● Directions for this task:
Report back each line of the records that contains the string "lines".

● Input:
╔══

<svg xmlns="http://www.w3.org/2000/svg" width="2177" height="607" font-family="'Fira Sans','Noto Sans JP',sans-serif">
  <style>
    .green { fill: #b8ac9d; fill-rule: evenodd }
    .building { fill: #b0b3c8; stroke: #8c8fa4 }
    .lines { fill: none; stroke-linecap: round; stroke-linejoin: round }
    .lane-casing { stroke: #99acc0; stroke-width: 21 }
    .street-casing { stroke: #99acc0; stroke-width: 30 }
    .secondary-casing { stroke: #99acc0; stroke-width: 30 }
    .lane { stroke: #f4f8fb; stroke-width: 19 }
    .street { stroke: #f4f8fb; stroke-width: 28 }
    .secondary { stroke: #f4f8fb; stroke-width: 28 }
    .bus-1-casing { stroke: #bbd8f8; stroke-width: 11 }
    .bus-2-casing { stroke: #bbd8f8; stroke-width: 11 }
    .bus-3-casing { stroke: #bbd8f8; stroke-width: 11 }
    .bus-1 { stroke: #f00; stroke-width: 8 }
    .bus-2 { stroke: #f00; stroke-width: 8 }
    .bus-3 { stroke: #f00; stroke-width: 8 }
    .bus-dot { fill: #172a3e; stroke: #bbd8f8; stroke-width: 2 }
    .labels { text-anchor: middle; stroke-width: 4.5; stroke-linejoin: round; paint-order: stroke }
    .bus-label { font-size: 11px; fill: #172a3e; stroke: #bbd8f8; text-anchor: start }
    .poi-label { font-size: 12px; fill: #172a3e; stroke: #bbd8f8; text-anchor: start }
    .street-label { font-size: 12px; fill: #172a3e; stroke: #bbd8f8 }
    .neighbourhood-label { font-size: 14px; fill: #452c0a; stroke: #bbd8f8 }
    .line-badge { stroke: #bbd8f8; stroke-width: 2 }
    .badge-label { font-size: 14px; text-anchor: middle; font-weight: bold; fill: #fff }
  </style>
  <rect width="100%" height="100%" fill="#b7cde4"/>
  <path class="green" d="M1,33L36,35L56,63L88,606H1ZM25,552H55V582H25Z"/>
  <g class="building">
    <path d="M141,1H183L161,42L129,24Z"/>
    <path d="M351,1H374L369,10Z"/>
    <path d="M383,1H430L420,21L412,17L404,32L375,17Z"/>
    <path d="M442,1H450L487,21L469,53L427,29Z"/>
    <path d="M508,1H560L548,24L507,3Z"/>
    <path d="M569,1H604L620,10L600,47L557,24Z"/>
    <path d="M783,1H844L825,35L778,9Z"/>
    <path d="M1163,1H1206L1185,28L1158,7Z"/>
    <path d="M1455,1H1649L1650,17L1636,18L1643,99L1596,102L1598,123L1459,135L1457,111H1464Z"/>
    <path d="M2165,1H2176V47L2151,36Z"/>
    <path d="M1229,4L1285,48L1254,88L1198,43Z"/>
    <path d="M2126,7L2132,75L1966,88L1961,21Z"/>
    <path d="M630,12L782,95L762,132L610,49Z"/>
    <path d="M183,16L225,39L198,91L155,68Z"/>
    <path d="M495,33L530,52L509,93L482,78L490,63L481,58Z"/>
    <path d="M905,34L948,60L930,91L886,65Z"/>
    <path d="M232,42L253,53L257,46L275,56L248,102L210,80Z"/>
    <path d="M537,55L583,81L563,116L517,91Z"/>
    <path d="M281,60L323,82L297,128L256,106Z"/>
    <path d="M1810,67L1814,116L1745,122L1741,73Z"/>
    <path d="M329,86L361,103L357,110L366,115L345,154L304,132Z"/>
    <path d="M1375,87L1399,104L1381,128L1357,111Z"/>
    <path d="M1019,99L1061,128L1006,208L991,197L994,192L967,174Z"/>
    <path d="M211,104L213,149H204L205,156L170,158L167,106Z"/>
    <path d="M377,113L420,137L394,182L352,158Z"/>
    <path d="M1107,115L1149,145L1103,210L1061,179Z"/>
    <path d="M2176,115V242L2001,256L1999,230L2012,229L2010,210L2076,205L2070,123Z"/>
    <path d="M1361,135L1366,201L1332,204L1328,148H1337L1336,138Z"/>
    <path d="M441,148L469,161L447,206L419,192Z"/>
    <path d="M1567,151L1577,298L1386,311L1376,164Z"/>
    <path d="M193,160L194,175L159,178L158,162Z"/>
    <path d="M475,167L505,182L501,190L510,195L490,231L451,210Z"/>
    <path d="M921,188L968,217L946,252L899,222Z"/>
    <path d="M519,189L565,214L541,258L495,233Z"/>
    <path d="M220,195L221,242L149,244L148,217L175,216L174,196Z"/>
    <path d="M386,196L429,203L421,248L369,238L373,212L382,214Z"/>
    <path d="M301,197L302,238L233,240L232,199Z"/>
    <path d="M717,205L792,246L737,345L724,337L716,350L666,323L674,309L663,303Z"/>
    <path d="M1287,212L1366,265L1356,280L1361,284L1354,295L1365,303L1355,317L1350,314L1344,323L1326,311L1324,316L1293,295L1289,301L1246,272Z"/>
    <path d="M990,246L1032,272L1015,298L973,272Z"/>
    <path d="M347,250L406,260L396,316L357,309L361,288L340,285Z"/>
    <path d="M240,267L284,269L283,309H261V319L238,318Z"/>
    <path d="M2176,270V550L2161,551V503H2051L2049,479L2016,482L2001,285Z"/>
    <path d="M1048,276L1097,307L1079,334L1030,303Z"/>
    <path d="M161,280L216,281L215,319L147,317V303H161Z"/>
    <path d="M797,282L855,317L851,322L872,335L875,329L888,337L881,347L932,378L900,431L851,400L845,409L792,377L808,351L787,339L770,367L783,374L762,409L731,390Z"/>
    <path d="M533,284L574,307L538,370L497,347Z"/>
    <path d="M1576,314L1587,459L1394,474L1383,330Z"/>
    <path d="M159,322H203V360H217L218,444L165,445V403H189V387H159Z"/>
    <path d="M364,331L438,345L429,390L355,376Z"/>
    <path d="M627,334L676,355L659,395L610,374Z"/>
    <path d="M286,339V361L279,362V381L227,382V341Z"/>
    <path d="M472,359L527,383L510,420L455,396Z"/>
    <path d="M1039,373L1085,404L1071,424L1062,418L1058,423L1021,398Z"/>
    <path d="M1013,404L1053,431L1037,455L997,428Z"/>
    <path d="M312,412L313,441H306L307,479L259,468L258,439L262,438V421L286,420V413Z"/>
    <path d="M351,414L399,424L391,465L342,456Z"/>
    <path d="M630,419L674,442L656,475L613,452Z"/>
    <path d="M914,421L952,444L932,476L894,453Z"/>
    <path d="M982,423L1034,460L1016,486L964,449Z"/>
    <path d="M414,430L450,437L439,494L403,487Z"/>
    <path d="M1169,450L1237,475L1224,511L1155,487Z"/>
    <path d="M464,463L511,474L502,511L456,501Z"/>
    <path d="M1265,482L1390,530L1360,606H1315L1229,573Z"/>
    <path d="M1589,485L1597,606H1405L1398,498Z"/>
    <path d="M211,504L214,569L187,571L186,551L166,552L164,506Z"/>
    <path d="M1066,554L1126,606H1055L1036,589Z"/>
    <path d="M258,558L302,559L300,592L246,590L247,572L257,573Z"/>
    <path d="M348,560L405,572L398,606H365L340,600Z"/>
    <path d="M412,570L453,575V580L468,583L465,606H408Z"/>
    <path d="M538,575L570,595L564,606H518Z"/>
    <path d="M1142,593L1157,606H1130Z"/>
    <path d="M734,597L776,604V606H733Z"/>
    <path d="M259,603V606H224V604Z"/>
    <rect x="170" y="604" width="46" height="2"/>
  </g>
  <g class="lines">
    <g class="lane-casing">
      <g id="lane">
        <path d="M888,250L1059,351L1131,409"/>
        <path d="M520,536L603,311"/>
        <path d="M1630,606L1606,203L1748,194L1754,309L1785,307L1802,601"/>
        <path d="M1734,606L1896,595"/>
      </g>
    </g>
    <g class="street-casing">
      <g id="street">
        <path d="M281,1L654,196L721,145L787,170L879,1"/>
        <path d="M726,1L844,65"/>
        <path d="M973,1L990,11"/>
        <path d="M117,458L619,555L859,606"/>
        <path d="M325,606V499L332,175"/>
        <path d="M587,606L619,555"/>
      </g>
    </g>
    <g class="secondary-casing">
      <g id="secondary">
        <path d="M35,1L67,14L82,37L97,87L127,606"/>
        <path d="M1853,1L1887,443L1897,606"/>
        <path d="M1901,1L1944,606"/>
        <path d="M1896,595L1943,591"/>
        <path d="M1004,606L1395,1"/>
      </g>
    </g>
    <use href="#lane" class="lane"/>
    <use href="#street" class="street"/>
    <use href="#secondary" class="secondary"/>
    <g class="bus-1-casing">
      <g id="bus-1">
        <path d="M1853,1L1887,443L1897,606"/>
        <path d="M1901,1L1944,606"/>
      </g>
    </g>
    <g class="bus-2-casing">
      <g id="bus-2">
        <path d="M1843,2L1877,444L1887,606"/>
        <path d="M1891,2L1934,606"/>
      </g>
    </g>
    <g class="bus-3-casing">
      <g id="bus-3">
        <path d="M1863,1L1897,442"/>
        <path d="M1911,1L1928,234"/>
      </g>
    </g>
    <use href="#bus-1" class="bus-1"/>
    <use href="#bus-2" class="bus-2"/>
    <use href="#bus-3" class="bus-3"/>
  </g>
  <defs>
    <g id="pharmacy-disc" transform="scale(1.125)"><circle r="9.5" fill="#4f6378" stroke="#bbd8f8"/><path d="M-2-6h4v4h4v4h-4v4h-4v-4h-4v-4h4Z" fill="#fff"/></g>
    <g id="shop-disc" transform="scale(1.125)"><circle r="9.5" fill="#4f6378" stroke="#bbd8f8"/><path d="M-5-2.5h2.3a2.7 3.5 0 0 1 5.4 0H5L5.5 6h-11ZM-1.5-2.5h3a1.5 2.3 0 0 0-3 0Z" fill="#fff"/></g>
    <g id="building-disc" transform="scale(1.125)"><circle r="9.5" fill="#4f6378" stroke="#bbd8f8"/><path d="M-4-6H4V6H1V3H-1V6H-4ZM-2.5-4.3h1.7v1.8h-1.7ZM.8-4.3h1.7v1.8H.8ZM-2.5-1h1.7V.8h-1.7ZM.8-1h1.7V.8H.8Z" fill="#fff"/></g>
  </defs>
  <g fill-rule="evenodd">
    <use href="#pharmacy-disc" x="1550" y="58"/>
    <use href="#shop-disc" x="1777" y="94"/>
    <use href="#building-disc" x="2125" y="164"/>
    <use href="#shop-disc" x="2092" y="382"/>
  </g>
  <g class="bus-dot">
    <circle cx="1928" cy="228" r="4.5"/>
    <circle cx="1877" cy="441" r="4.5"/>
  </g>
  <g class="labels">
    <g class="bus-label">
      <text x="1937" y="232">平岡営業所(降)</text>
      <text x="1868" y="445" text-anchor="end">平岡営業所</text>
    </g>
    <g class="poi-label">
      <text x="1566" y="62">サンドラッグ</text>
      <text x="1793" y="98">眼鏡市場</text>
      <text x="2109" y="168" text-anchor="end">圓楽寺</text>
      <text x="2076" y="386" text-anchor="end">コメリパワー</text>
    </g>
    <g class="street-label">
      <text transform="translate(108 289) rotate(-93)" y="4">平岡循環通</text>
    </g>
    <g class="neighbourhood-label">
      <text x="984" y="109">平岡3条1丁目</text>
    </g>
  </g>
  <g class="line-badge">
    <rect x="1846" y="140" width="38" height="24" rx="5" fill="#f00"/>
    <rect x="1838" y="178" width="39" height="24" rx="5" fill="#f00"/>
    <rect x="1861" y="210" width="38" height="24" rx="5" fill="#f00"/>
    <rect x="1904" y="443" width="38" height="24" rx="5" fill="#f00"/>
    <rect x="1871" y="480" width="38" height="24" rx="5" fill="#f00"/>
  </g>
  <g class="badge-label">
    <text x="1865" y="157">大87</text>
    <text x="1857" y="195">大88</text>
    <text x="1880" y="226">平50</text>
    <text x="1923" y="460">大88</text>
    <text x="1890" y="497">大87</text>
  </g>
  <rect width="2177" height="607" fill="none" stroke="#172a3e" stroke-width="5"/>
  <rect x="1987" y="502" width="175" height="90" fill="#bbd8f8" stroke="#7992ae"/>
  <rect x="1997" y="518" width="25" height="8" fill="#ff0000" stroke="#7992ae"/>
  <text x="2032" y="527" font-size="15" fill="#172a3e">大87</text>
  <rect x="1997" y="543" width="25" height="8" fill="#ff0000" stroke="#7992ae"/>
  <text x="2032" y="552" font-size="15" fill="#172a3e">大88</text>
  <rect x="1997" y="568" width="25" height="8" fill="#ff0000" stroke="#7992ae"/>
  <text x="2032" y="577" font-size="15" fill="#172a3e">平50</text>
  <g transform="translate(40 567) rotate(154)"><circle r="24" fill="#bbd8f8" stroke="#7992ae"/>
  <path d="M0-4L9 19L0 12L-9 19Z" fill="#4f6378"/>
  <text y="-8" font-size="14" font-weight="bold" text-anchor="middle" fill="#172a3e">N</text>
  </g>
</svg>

╚══

● Answer section:
    .lines { fill: none; stroke-linecap: round; stroke-linejoin: round }
  <g class="lines">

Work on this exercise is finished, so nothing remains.